Leave the images out, and otherwise write out each entry exactly.

......

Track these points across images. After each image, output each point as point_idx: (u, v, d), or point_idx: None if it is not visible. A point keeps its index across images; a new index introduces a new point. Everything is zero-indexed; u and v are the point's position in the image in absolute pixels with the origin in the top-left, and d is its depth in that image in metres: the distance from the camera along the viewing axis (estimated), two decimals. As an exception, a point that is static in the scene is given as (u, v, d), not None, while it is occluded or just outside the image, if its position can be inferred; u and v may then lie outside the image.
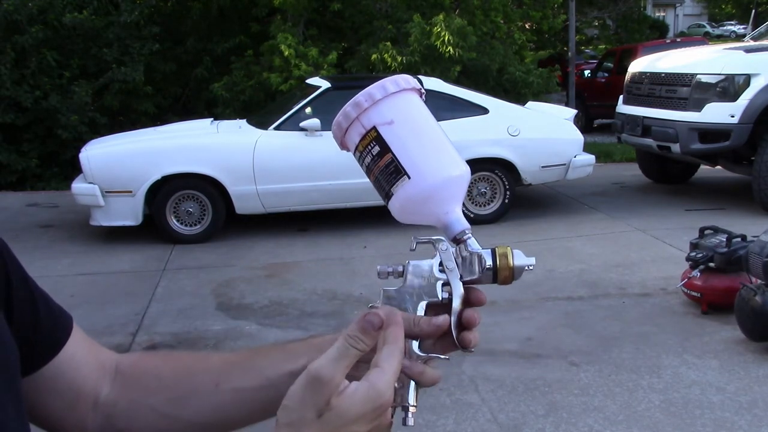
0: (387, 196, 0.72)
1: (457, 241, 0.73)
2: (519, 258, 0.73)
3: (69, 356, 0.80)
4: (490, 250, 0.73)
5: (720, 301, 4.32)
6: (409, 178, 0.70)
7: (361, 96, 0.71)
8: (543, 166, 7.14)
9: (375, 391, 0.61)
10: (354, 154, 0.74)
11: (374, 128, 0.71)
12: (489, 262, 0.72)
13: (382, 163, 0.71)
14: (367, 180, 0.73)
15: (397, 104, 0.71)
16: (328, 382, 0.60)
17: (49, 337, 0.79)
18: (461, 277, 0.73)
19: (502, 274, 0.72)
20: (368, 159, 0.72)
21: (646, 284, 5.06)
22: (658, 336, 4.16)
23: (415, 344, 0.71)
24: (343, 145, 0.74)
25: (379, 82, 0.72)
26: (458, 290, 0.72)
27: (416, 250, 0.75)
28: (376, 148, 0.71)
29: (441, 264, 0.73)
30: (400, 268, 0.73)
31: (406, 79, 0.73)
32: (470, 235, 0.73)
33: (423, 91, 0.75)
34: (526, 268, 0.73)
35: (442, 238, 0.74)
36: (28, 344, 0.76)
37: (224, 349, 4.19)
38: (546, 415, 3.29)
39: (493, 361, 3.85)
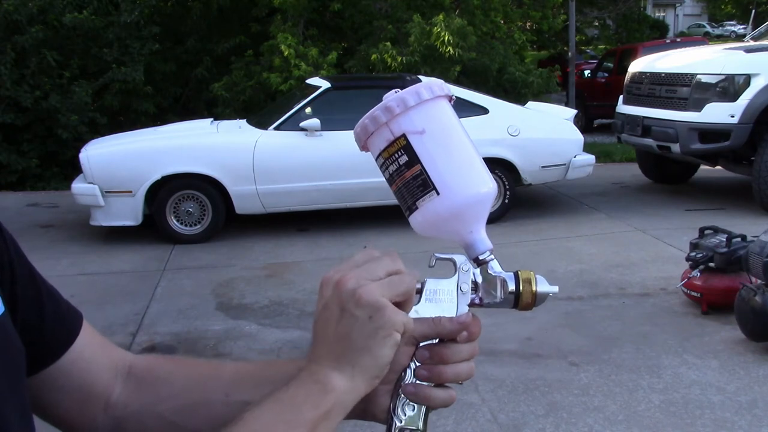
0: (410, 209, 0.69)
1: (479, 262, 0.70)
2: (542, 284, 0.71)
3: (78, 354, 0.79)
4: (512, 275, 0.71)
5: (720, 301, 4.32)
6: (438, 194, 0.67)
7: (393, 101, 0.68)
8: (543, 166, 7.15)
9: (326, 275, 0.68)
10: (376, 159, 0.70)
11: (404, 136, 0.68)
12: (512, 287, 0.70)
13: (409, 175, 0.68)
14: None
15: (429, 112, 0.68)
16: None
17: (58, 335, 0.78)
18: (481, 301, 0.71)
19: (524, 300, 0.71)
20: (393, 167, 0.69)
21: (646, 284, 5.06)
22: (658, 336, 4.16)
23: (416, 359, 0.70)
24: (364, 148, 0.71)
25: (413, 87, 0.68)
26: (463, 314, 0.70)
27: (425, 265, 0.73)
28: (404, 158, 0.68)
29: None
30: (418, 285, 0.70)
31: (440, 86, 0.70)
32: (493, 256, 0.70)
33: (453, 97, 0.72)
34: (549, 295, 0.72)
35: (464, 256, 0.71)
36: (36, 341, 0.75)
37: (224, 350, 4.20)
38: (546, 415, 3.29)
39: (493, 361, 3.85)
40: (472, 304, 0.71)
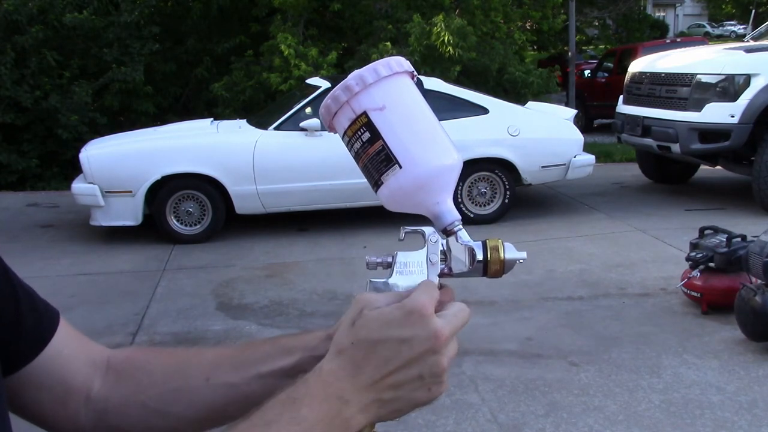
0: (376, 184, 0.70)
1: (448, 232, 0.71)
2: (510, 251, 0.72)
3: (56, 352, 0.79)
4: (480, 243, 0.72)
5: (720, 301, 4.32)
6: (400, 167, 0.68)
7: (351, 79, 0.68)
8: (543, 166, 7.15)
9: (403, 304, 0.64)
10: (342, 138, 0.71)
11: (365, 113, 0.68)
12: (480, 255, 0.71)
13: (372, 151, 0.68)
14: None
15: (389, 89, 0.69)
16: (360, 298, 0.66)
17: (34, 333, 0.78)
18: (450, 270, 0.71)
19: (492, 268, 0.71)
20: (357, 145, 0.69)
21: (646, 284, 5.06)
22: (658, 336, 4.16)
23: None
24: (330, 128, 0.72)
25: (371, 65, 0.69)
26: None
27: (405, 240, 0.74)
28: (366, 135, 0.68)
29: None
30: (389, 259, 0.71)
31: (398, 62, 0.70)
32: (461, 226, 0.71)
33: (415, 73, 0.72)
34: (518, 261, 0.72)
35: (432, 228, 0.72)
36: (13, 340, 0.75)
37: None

......

PROBLEM SOLUTION:
Track these points across images. After each image, output each point as point_idx: (u, v, d), or point_idx: None if it is not visible. A point keeps its index across images; a new index introduces a new point. Everything is zero-indexed; u and v are the point's position in the image in absolute pixels with the origin in the top-left, and d is its depth in that image in metres: the distance from the camera along the viewing axis (estimated), two decimals. As an exception, a point that is static in the scene is given as (u, v, d), not None, while it is occluded or just outside the image, if its position can be inferred; u and v may then lie outside the image.
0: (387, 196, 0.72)
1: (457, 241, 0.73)
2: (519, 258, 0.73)
3: (69, 356, 0.80)
4: (490, 250, 0.73)
5: (720, 301, 4.32)
6: (409, 178, 0.70)
7: (361, 96, 0.71)
8: (543, 166, 7.14)
9: (375, 391, 0.61)
10: (354, 154, 0.74)
11: (374, 128, 0.71)
12: (489, 262, 0.72)
13: (382, 163, 0.71)
14: (367, 180, 0.73)
15: (397, 104, 0.71)
16: (328, 382, 0.60)
17: (49, 337, 0.79)
18: (461, 277, 0.73)
19: (502, 274, 0.72)
20: (368, 159, 0.72)
21: (646, 284, 5.06)
22: (658, 336, 4.16)
23: (415, 344, 0.71)
24: (343, 145, 0.74)
25: (379, 82, 0.72)
26: (458, 290, 0.72)
27: (416, 250, 0.75)
28: (376, 148, 0.71)
29: (441, 264, 0.73)
30: (400, 268, 0.73)
31: (406, 79, 0.73)
32: (470, 235, 0.73)
33: (423, 91, 0.75)
34: (526, 268, 0.73)
35: (442, 238, 0.74)
36: (28, 344, 0.76)
37: (224, 349, 4.19)
38: (546, 415, 3.29)
39: (493, 361, 3.85)
0: (410, 209, 0.69)
1: (479, 262, 0.70)
2: (542, 284, 0.71)
3: (78, 354, 0.79)
4: (512, 275, 0.71)
5: (720, 301, 4.32)
6: (438, 194, 0.67)
7: (393, 101, 0.68)
8: (543, 166, 7.15)
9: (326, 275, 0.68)
10: (376, 159, 0.70)
11: (404, 136, 0.68)
12: (512, 287, 0.70)
13: (409, 175, 0.68)
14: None
15: (429, 112, 0.68)
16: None
17: (58, 335, 0.78)
18: (481, 301, 0.71)
19: (524, 300, 0.71)
20: (393, 167, 0.69)
21: (646, 284, 5.06)
22: (658, 336, 4.16)
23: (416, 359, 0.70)
24: (364, 148, 0.71)
25: (413, 87, 0.68)
26: (463, 314, 0.70)
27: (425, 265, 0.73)
28: (404, 158, 0.68)
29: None
30: (418, 285, 0.70)
31: (440, 86, 0.70)
32: (493, 256, 0.70)
33: (453, 97, 0.72)
34: (549, 295, 0.72)
35: (464, 256, 0.71)
36: (36, 341, 0.75)
37: (224, 350, 4.20)
38: (546, 415, 3.29)
39: (493, 361, 3.85)
40: (472, 304, 0.71)
0: (376, 184, 0.70)
1: (448, 232, 0.71)
2: (510, 251, 0.72)
3: (56, 352, 0.79)
4: (480, 243, 0.72)
5: (720, 301, 4.32)
6: (400, 167, 0.68)
7: (351, 79, 0.68)
8: (543, 166, 7.15)
9: (403, 304, 0.64)
10: (342, 138, 0.71)
11: (365, 113, 0.68)
12: (480, 255, 0.71)
13: (372, 151, 0.68)
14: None
15: (389, 89, 0.69)
16: (360, 298, 0.66)
17: (34, 333, 0.78)
18: (450, 270, 0.71)
19: (492, 268, 0.71)
20: (357, 145, 0.69)
21: (646, 284, 5.06)
22: (658, 336, 4.16)
23: None
24: (330, 128, 0.72)
25: (371, 65, 0.69)
26: None
27: (405, 240, 0.74)
28: (366, 135, 0.68)
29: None
30: (389, 259, 0.71)
31: (398, 62, 0.70)
32: (461, 226, 0.71)
33: (415, 73, 0.72)
34: (518, 261, 0.72)
35: (432, 228, 0.72)
36: (13, 340, 0.75)
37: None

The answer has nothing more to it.